• About this task: Within the material below, find each line bearing the word "them" and present it.

• The input:
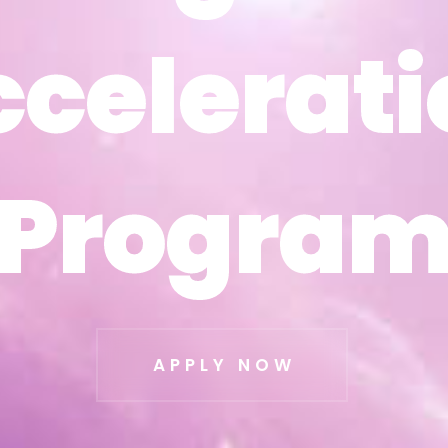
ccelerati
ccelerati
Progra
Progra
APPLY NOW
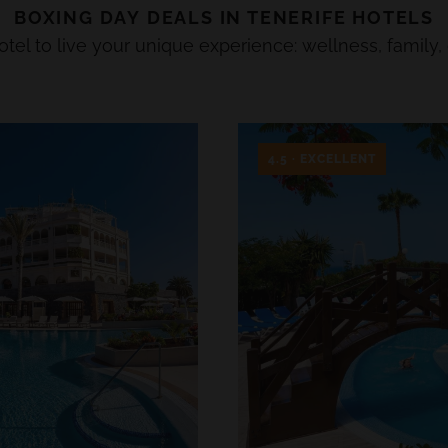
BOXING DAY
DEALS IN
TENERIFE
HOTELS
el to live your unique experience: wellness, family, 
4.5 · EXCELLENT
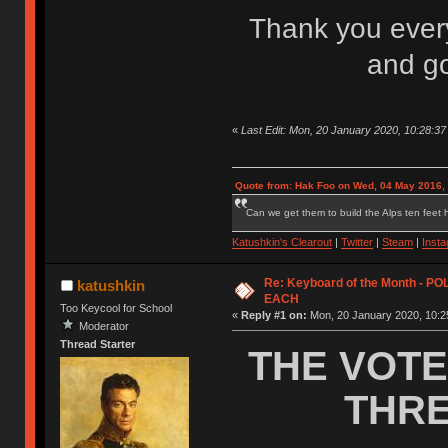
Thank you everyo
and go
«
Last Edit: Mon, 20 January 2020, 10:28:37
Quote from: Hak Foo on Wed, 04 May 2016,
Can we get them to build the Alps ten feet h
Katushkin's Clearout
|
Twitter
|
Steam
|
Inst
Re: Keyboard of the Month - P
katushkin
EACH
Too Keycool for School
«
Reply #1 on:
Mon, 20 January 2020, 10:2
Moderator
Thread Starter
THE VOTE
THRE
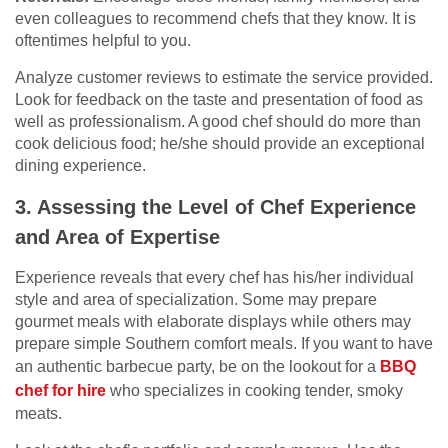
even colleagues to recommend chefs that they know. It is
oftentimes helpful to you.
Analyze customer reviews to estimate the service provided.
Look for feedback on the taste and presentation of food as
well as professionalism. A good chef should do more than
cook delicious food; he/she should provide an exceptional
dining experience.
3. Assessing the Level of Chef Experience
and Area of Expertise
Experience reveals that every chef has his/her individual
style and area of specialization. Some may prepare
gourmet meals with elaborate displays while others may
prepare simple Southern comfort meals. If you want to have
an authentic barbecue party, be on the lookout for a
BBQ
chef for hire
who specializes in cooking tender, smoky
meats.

---

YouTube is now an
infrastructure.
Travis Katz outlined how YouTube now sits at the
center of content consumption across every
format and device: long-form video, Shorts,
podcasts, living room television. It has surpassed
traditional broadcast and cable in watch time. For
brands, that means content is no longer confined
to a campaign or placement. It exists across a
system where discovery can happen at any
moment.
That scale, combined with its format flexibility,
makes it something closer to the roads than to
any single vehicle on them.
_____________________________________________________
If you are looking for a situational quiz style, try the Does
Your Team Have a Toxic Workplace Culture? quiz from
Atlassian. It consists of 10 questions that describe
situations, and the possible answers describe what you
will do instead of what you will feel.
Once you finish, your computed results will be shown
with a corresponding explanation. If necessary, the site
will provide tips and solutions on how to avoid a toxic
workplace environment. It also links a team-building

• Result for this exercise:
Can we get them to build the Alps ten feet h
any single vehicle on them.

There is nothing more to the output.